**LISTED RECORDS:**
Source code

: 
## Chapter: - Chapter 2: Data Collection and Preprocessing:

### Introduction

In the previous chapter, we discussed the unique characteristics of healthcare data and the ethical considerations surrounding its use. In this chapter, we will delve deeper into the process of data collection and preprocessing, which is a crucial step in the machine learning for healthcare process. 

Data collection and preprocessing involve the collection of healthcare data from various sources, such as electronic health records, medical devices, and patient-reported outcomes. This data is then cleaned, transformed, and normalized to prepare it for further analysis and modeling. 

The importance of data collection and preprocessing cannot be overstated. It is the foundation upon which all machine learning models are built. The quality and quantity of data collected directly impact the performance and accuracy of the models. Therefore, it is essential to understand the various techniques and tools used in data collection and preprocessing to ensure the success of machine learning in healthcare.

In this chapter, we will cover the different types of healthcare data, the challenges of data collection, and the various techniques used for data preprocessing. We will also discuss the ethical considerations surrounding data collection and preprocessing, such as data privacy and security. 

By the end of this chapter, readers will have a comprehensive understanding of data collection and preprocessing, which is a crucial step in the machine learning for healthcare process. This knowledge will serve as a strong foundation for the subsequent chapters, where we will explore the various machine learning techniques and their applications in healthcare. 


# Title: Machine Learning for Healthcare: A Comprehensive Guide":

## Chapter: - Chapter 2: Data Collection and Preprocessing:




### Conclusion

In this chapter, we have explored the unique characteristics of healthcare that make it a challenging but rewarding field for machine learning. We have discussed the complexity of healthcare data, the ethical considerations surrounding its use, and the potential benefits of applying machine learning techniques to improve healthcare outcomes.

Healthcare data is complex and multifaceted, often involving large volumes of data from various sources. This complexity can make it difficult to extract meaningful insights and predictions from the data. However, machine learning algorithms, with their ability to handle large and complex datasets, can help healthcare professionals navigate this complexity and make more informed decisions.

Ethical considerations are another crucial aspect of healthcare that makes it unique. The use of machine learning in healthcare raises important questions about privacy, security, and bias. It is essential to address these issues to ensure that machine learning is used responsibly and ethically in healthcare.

**WORK REQUIRED:**
Reproduce exactly the lines from the one with "In this chapter, we have" through the end of the entries above, both ends included.

**WRITTEN REPLY:**
In this chapter, we have explored the unique characteristics of healthcare that make it a challenging but rewarding field for machine learning. We have discussed the complexity of healthcare data, the ethical considerations surrounding its use, and the potential benefits of applying machine learning techniques to improve healthcare outcomes.

Healthcare data is complex and multifaceted, often involving large volumes of data from various sources. This complexity can make it difficult to extract meaningful insights and predictions from the data. However, machine learning algorithms, with their ability to handle large and complex datasets, can help healthcare professionals navigate this complexity and make more informed decisions.

Ethical considerations are another crucial aspect of healthcare that makes it unique. The use of machine learning in healthcare raises important questions about privacy, security, and bias. It is essential to address these issues to ensure that machine learning is used responsibly and ethically in healthcare.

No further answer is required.